# WHAT YOU WILL DO:
For the word "Sources", copy every line of the material that includes it.

# THE DATA:
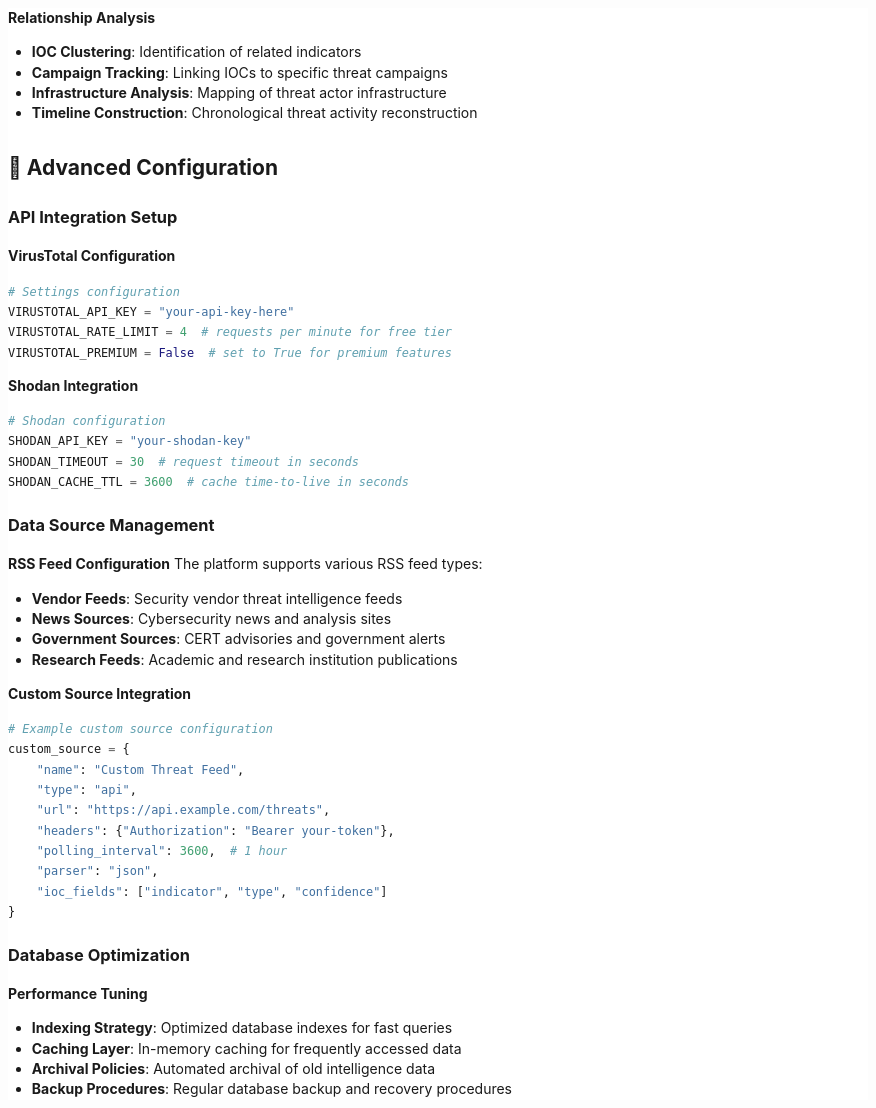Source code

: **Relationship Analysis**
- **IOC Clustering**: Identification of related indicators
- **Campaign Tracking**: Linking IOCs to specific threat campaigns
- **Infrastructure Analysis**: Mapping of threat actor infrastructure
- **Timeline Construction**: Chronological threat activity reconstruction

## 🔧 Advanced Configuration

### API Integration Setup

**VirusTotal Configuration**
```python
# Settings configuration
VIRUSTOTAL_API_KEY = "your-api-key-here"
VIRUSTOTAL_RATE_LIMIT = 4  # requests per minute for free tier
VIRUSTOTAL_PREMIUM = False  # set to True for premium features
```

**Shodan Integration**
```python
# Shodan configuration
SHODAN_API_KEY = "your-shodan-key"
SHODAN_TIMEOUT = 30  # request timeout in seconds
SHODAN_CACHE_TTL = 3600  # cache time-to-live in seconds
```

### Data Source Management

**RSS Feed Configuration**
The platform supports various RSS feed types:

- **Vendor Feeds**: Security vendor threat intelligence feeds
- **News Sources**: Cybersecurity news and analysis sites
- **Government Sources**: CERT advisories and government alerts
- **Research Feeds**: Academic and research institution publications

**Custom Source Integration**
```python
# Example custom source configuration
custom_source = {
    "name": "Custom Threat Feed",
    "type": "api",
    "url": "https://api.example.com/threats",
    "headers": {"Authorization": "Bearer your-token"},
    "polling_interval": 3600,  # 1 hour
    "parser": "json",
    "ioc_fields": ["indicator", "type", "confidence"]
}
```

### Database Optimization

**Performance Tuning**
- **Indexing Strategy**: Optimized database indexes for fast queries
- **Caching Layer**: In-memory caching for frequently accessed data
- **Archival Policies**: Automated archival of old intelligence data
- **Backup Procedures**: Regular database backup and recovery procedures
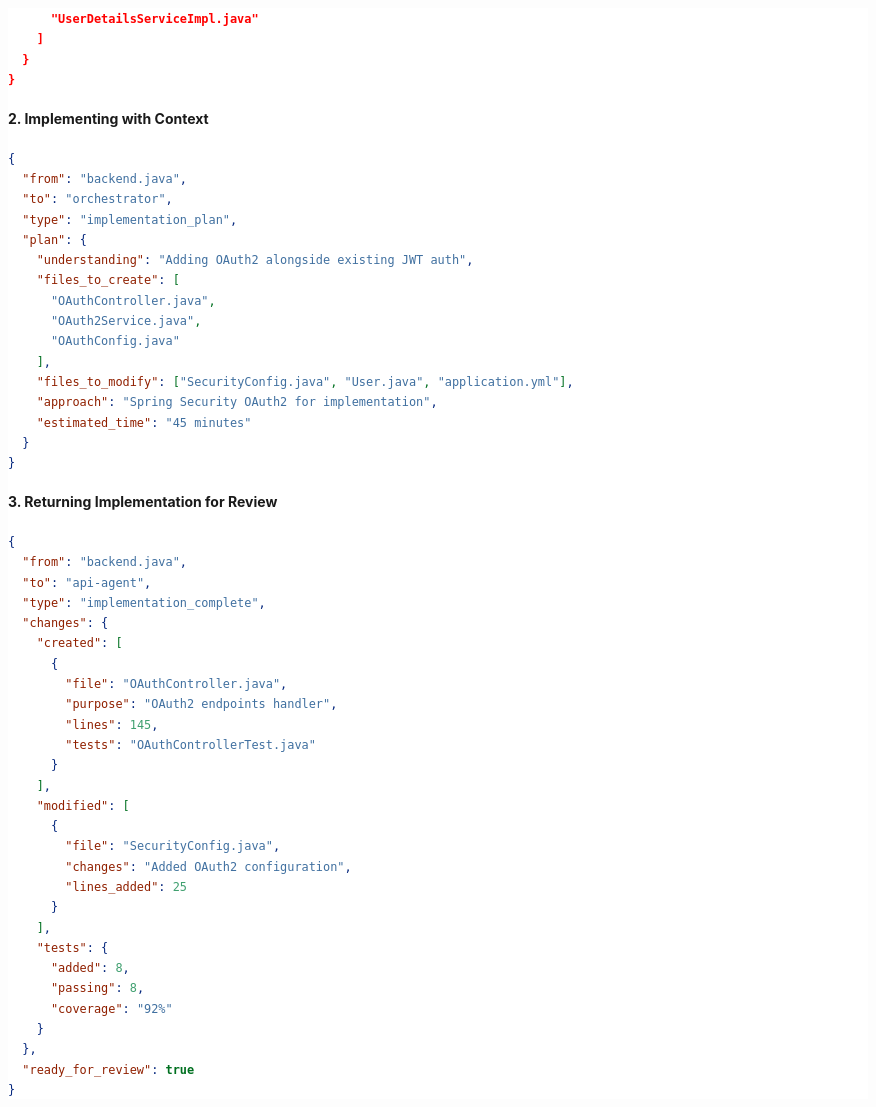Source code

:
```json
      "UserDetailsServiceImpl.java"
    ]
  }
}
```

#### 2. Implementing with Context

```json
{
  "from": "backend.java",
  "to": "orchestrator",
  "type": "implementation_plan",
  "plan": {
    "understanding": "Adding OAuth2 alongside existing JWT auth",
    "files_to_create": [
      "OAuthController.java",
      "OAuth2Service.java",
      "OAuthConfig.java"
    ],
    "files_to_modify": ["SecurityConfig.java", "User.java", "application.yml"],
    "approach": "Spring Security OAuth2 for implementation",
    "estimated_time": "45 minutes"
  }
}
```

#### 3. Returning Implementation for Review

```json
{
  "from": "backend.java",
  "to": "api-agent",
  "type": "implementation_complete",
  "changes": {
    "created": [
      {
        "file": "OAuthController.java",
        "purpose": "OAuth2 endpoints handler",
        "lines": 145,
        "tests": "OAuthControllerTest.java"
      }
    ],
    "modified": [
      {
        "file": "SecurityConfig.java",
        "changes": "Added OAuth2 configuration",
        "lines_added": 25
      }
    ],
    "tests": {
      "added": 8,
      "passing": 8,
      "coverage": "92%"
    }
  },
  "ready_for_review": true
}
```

# SOLUTION TO THIS PROBLEM:
- **News Sources**: Cybersecurity news and analysis sites
- **Government Sources**: CERT advisories and government alerts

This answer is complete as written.